Shortly after the workshop has ended, you will receive a final email with a recording of the workshop.

Any questions or need help? Just email us and we’ll be happy to help.

About Eloise

Eloise Rickman is an author and experienced parent educator, who works with clients around the world through online courses and coaching. Her work focuses on challenging adultism (the discrimination children face based on their age), championing rights-based parenting and alternative education, and helping parents and caregivers rethink how they see children. 

Her first book about parenting and home education, Extraordinary Parenting, was published in 2020 by Scribe. Her next book, which focuses on children’s rights and the idea of children’s liberation, will be published in Spring 2024.

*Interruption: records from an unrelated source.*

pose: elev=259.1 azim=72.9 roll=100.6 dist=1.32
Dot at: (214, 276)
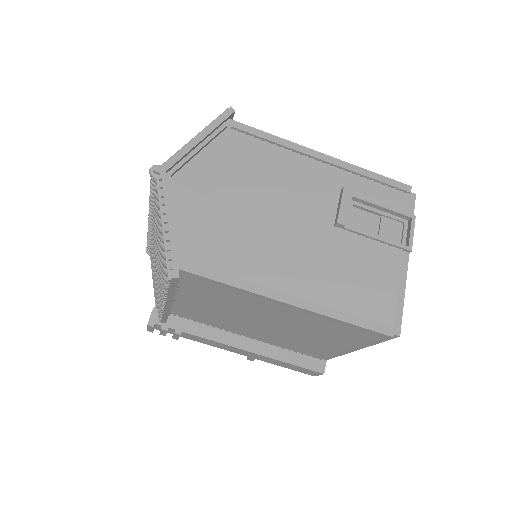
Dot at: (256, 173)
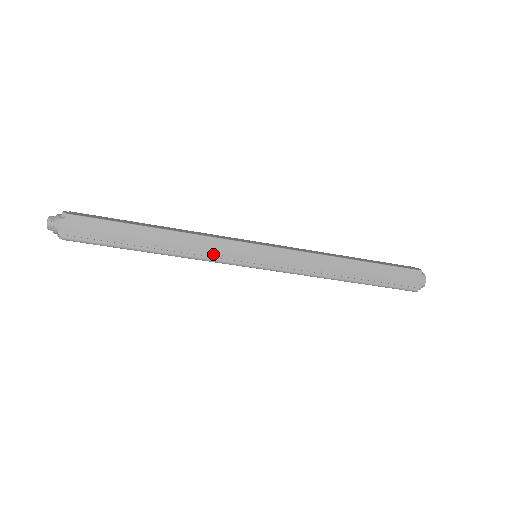
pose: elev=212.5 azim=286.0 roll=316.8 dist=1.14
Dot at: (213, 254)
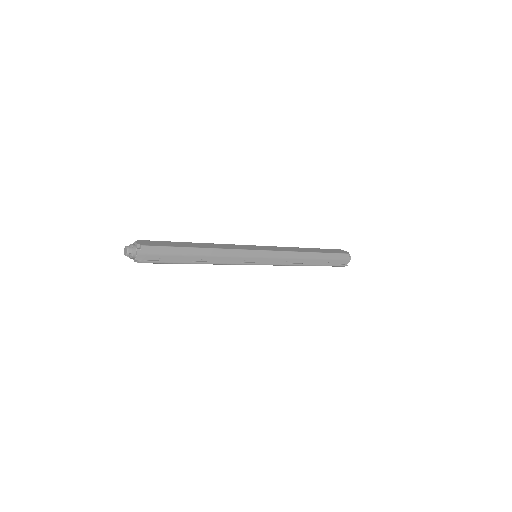
Dot at: (233, 260)
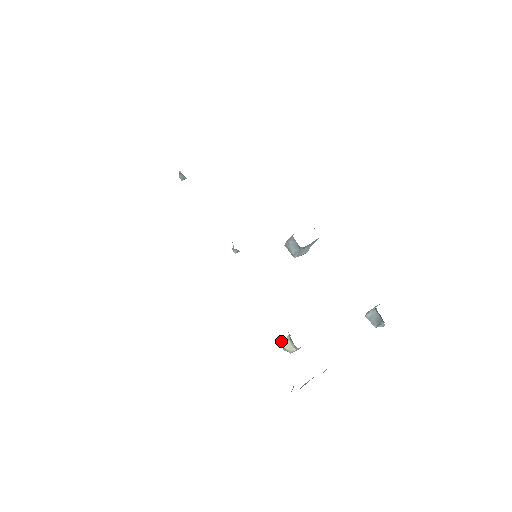
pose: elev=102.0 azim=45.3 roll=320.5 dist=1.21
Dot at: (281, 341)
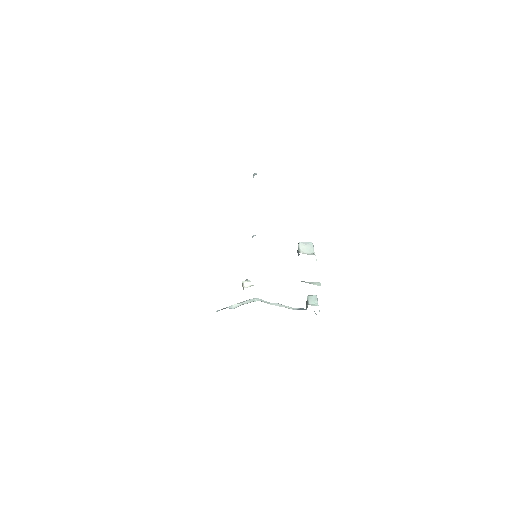
Dot at: (242, 283)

Eloise is currently studying for an MA in the Sociology of Childhood and Children’s Rights at UCL. She has a degree in Social Anthropology from Cambridge University, where she first became interested in how childhood and family practices shape society. Eloise believes that parenting can be a hopeful and radical act, and that changing the way we treat children has the potential to shape and change society for the better (as well as making the world a better place for children here and now).

She lives in London in a sunny little house full of books with her husband and daughter and their big ginger cat. Their daughter is home educated and has never been to school. When she’s not writing or studying or thinking or talking about all things education and childhood, you can find Eloise reading, cooking, swimming, and making the most of London’s art galleries.